*What needs to be done*
Without including any pictures, give back all of the data exactly.

-- Available records follows --

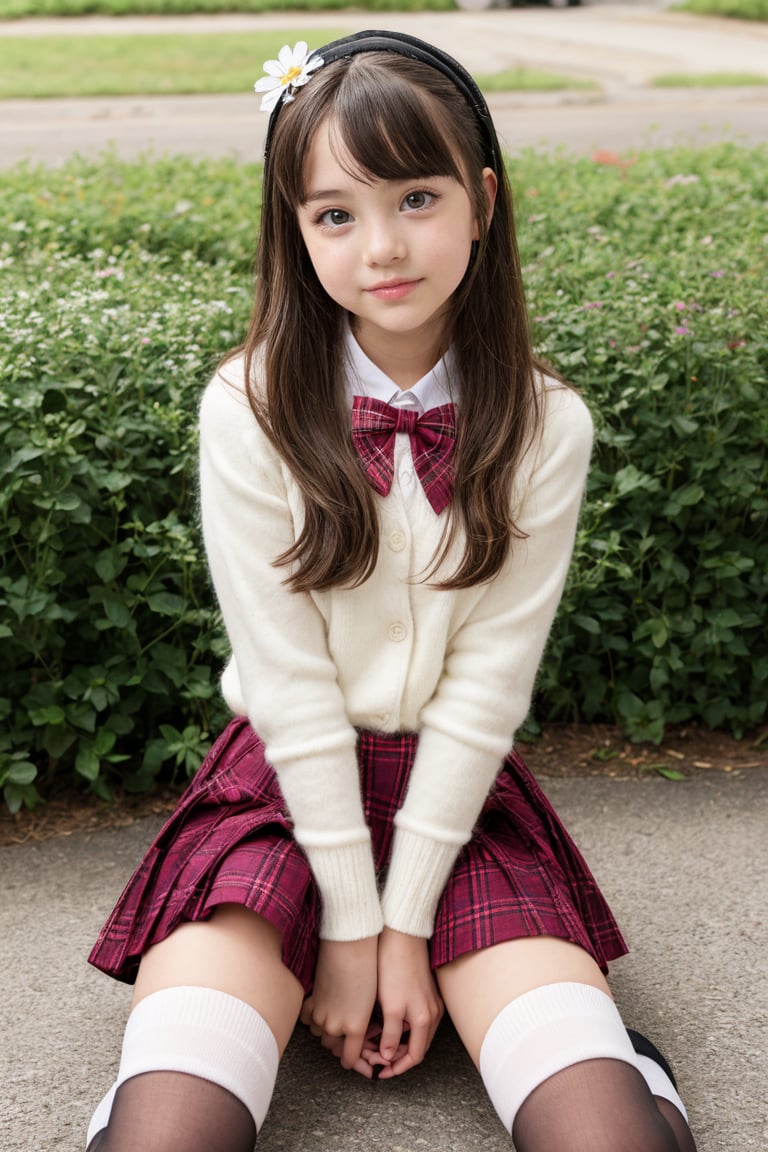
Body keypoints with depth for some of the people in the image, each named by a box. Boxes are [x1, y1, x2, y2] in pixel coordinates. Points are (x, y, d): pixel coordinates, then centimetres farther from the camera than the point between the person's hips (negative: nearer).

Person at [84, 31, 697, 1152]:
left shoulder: (544, 425, -5)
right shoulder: (252, 410, -10)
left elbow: (488, 679, -7)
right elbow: (290, 678, -11)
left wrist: (407, 922, -11)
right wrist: (347, 922, -11)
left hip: (460, 787, 1)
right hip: (287, 782, -1)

-- Available records concluded --

*Your response*
Body keypoints with depth for some of the people in the image, each named by a box. Boxes are [x1, y1, x2, y2] in pixel coordinates. Points are (x, y, d): pixel coordinates, then centimetres farther from the camera than the point between the person's hips (negative: nearer).

Person at [84, 31, 697, 1152]:
left shoulder: (544, 425, -5)
right shoulder: (252, 410, -10)
left elbow: (488, 679, -7)
right elbow: (290, 678, -11)
left wrist: (407, 922, -11)
right wrist: (347, 922, -11)
left hip: (460, 787, 1)
right hip: (287, 782, -1)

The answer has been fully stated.